Request
Reproduce the following material exactly, including every line.

>> BEGIN

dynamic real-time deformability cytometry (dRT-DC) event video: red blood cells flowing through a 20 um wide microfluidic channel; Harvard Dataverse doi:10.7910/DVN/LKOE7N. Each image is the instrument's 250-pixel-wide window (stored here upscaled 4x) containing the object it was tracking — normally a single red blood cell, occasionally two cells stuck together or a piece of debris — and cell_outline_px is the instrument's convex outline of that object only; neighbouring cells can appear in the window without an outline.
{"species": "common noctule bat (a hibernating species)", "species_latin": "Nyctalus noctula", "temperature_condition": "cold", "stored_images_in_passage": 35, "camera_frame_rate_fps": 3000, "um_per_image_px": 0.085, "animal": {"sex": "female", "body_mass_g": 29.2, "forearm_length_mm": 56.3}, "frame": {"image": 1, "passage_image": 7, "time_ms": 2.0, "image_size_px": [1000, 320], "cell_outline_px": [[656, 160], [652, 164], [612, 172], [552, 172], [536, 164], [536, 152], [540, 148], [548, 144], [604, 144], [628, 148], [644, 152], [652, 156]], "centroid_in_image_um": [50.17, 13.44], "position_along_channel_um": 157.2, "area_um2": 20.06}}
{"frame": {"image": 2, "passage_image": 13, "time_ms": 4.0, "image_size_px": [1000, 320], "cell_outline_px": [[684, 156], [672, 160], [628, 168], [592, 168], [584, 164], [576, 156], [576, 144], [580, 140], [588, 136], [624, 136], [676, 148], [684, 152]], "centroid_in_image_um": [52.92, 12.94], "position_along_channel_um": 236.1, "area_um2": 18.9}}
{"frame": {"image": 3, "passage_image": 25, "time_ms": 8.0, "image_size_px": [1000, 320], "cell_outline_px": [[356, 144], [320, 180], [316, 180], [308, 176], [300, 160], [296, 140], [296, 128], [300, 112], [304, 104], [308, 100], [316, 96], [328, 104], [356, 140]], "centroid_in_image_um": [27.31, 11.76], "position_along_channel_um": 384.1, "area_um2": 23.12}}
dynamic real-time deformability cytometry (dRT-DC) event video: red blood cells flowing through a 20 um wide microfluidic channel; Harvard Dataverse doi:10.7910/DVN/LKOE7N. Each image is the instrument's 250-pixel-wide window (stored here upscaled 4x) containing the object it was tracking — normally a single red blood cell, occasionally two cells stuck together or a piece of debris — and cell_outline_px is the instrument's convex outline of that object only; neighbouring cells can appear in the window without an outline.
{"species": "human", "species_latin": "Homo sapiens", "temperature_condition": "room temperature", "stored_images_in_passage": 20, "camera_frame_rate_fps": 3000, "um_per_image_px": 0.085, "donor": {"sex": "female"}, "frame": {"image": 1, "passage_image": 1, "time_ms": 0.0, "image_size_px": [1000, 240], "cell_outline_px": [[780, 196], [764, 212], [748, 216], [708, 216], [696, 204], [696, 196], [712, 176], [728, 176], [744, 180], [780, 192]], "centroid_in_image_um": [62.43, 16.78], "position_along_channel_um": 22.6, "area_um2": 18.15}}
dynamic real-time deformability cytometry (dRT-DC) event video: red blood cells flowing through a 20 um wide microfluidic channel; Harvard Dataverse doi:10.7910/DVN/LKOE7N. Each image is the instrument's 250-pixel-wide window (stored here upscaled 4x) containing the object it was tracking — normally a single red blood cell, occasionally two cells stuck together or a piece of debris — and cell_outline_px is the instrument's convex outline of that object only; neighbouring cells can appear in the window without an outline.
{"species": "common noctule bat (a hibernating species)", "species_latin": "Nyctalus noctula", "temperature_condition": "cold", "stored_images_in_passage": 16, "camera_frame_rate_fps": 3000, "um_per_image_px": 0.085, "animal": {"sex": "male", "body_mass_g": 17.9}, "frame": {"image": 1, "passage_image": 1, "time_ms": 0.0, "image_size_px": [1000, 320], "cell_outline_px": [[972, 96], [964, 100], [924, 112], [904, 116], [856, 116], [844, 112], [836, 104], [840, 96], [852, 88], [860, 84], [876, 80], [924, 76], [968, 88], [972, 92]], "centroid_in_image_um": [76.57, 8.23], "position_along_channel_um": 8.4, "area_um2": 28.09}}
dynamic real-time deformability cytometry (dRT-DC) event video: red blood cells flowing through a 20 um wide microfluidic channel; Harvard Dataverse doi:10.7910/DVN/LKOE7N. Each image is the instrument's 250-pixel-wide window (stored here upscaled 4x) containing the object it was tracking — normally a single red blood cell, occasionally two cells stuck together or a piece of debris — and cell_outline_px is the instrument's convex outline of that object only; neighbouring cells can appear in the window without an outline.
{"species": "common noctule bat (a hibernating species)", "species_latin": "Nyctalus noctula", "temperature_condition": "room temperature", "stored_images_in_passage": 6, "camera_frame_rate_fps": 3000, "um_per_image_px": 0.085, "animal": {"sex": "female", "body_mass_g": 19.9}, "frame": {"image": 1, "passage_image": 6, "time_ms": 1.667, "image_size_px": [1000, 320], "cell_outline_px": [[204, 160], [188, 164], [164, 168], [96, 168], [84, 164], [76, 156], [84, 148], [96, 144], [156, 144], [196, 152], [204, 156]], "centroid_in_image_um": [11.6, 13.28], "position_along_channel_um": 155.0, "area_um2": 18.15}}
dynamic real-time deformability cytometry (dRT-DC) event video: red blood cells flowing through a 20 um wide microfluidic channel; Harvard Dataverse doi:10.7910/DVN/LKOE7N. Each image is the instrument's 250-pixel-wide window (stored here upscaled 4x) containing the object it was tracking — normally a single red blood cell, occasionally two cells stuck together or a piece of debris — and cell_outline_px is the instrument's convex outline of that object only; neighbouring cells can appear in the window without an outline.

>> END

Written response
dynamic real-time deformability cytometry (dRT-DC) event video: red blood cells flowing through a 20 um wide microfluidic channel; Harvard Dataverse doi:10.7910/DVN/LKOE7N. Each image is the instrument's 250-pixel-wide window (stored here upscaled 4x) containing the object it was tracking — normally a single red blood cell, occasionally two cells stuck together or a piece of debris — and cell_outline_px is the instrument's convex outline of that object only; neighbouring cells can appear in the window without an outline.
{"species": "common noctule bat (a hibernating species)", "species_latin": "Nyctalus noctula", "temperature_condition": "cold", "stored_images_in_passage": 35, "camera_frame_rate_fps": 3000, "um_per_image_px": 0.085, "animal": {"sex": "female", "body_mass_g": 29.2, "forearm_length_mm": 56.3}, "frame": {"image": 1, "passage_image": 7, "time_ms": 2.0, "image_size_px": [1000, 320], "cell_outline_px": [[656, 160], [652, 164], [612, 172], [552, 172], [536, 164], [536, 152], [540, 148], [548, 144], [604, 144], [628, 148], [644, 152], [652, 156]], "centroid_in_image_um": [50.17, 13.44], "position_along_channel_um": 157.2, "area_um2": 20.06}}
{"frame": {"image": 2, "passage_image": 13, "time_ms": 4.0, "image_size_px": [1000, 320], "cell_outline_px": [[684, 156], [672, 160], [628, 168], [592, 168], [584, 164], [576, 156], [576, 144], [580, 140], [588, 136], [624, 136], [676, 148], [684, 152]], "centroid_in_image_um": [52.92, 12.94], "position_along_channel_um": 236.1, "area_um2": 18.9}}
{"frame": {"image": 3, "passage_image": 25, "time_ms": 8.0, "image_size_px": [1000, 320], "cell_outline_px": [[356, 144], [320, 180], [316, 180], [308, 176], [300, 160], [296, 140], [296, 128], [300, 112], [304, 104], [308, 100], [316, 96], [328, 104], [356, 140]], "centroid_in_image_um": [27.31, 11.76], "position_along_channel_um": 384.1, "area_um2": 23.12}}
dynamic real-time deformability cytometry (dRT-DC) event video: red blood cells flowing through a 20 um wide microfluidic channel; Harvard Dataverse doi:10.7910/DVN/LKOE7N. Each image is the instrument's 250-pixel-wide window (stored here upscaled 4x) containing the object it was tracking — normally a single red blood cell, occasionally two cells stuck together or a piece of debris — and cell_outline_px is the instrument's convex outline of that object only; neighbouring cells can appear in the window without an outline.
{"species": "human", "species_latin": "Homo sapiens", "temperature_condition": "room temperature", "stored_images_in_passage": 20, "camera_frame_rate_fps": 3000, "um_per_image_px": 0.085, "donor": {"sex": "female"}, "frame": {"image": 1, "passage_image": 1, "time_ms": 0.0, "image_size_px": [1000, 240], "cell_outline_px": [[780, 196], [764, 212], [748, 216], [708, 216], [696, 204], [696, 196], [712, 176], [728, 176], [744, 180], [780, 192]], "centroid_in_image_um": [62.43, 16.78], "position_along_channel_um": 22.6, "area_um2": 18.15}}
dynamic real-time deformability cytometry (dRT-DC) event video: red blood cells flowing through a 20 um wide microfluidic channel; Harvard Dataverse doi:10.7910/DVN/LKOE7N. Each image is the instrument's 250-pixel-wide window (stored here upscaled 4x) containing the object it was tracking — normally a single red blood cell, occasionally two cells stuck together or a piece of debris — and cell_outline_px is the instrument's convex outline of that object only; neighbouring cells can appear in the window without an outline.
{"species": "common noctule bat (a hibernating species)", "species_latin": "Nyctalus noctula", "temperature_condition": "cold", "stored_images_in_passage": 16, "camera_frame_rate_fps": 3000, "um_per_image_px": 0.085, "animal": {"sex": "male", "body_mass_g": 17.9}, "frame": {"image": 1, "passage_image": 1, "time_ms": 0.0, "image_size_px": [1000, 320], "cell_outline_px": [[972, 96], [964, 100], [924, 112], [904, 116], [856, 116], [844, 112], [836, 104], [840, 96], [852, 88], [860, 84], [876, 80], [924, 76], [968, 88], [972, 92]], "centroid_in_image_um": [76.57, 8.23], "position_along_channel_um": 8.4, "area_um2": 28.09}}
dynamic real-time deformability cytometry (dRT-DC) event video: red blood cells flowing through a 20 um wide microfluidic channel; Harvard Dataverse doi:10.7910/DVN/LKOE7N. Each image is the instrument's 250-pixel-wide window (stored here upscaled 4x) containing the object it was tracking — normally a single red blood cell, occasionally two cells stuck together or a piece of debris — and cell_outline_px is the instrument's convex outline of that object only; neighbouring cells can appear in the window without an outline.
{"species": "common noctule bat (a hibernating species)", "species_latin": "Nyctalus noctula", "temperature_condition": "room temperature", "stored_images_in_passage": 6, "camera_frame_rate_fps": 3000, "um_per_image_px": 0.085, "animal": {"sex": "female", "body_mass_g": 19.9}, "frame": {"image": 1, "passage_image": 6, "time_ms": 1.667, "image_size_px": [1000, 320], "cell_outline_px": [[204, 160], [188, 164], [164, 168], [96, 168], [84, 164], [76, 156], [84, 148], [96, 144], [156, 144], [196, 152], [204, 156]], "centroid_in_image_um": [11.6, 13.28], "position_along_channel_um": 155.0, "area_um2": 18.15}}
dynamic real-time deformability cytometry (dRT-DC) event video: red blood cells flowing through a 20 um wide microfluidic channel; Harvard Dataverse doi:10.7910/DVN/LKOE7N. Each image is the instrument's 250-pixel-wide window (stored here upscaled 4x) containing the object it was tracking — normally a single red blood cell, occasionally two cells stuck together or a piece of debris — and cell_outline_px is the instrument's convex outline of that object only; neighbouring cells can appear in the window without an outline.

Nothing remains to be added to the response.